Each Pre-Funded Warrant will be exercisable from the date of issuance until the date the Pre-Funded Warrant is exercised in full. Each Pre-Funded Warrant will be exercisable, in the holder’s discretion, by (i) payment in full in immediately available funds for the number of shares of common stock purchased upon such exercise or (ii) a cashless exercise, in which case the holder would receive upon such exercise the net number of shares of common stock determined according to the formula set forth in the Pre-Funded Warrant. Subject to applicable law, upon exercise of a Pre-Funded Warrant, a holder may elect to receive the same number of shares of non-voting common stock as the shares of common stock for which the Pre-Funded Warrant is exercisable, provided that (i) at the time of such election there is a sufficient number of authorized but unissued and otherwise unreserved shares of non-voting common stock and (ii) the Company consents to such election.

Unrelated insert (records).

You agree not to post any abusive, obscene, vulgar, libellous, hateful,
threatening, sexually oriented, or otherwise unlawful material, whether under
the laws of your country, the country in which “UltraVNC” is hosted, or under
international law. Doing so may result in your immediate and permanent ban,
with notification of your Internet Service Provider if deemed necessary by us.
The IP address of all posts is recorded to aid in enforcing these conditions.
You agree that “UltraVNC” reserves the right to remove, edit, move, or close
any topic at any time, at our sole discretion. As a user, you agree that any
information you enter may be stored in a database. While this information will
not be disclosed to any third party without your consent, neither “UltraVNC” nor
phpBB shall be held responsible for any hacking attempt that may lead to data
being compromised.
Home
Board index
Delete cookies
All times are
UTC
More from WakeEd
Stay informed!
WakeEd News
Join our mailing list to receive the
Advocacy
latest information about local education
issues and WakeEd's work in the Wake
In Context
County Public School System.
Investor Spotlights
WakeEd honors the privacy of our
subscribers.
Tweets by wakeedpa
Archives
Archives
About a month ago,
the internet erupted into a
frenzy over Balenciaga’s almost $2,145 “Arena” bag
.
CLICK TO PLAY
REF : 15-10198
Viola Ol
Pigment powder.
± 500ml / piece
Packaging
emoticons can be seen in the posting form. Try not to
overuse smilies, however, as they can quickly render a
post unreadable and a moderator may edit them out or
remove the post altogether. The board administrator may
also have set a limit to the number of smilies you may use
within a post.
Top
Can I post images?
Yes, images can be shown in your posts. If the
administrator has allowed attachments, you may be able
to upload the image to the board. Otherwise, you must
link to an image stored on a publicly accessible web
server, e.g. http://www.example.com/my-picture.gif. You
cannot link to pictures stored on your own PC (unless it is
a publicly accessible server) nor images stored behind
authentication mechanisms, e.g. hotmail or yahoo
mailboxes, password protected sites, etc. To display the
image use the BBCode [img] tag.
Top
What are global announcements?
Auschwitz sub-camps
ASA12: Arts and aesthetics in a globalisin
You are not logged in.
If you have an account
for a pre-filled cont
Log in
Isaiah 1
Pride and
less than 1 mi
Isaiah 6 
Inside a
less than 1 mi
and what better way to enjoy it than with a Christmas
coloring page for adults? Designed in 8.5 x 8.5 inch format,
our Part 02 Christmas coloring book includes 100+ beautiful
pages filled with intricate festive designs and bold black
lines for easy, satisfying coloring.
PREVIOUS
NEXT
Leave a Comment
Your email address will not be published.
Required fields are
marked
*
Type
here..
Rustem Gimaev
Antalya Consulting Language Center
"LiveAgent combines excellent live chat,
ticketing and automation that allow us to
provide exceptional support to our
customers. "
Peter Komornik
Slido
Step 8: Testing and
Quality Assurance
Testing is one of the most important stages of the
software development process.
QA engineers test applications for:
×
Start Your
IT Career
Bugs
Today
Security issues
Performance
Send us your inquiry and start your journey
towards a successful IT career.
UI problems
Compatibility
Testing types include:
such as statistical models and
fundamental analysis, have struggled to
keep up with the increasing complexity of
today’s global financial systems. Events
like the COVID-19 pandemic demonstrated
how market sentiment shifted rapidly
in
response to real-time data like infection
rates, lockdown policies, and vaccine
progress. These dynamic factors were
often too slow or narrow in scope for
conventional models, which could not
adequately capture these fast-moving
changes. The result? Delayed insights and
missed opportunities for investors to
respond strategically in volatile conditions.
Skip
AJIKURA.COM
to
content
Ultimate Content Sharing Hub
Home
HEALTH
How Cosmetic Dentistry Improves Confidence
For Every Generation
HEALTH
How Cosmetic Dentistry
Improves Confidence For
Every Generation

Under the Pre-Funded Warrants, the Company may not effect the exercise of any Pre-Funded Warrant, and a holder will not be entitled to exercise any portion of any Pre-Funded Warrant that, upon giving effect to such exercise, would cause: (i) the aggregate number of shares of common stock beneficially owned by such holder (together with its affiliates) to exceed 9.99% of the total number of shares of common stock outstanding immediately after giving effect to the exercise; or (ii) the combined voting power of the Company’s securities beneficially owned by such holder (together with its affiliates) to exceed 9.99% of the combined voting power of all of the Company’s securities immediately outstanding after giving effect to the exercise, as such percentage ownership is determined in accordance with the terms of the Pre-Funded Warrant, which percentage may be changed at the holder’s election to a higher or lower percentage not in excess of 19.99% upon at least 61 days’ notice to the Company.
In the event of certain fundamental transactions (as described in the Pre-Funded Warrants), a holder of Pre-Funded Warrants will be entitled to receive, upon exercise of the Pre-Funded Warrants, the kind and amount of securities, cash or other property that such holder would have received had they exercised the Pre-Funded Warrants immediately prior to such fundamental transaction without regard to any limitations on exercise contained in the Pre-Funded Warrants.
The foregoing descriptions of the Underwriting Agreement and the Pre-Funded Warrants do not purport to be complete and are each qualified in their entirety by reference to the Underwriting Agreement and the Form of Pre-Funded Warrant, respectively, which are filed as Exhibit 1.1 and Exhibit 4.1, respectively, hereto and are incorporated herein by reference.
A copy of the opinion of Wilson Sonsini Goodrich & Rosati, P.C relating to the validity of the Shares and the Pre-Funded Warrants is filed as Exhibit 5.1 hereto and is incorporated by reference into the Registration Statement.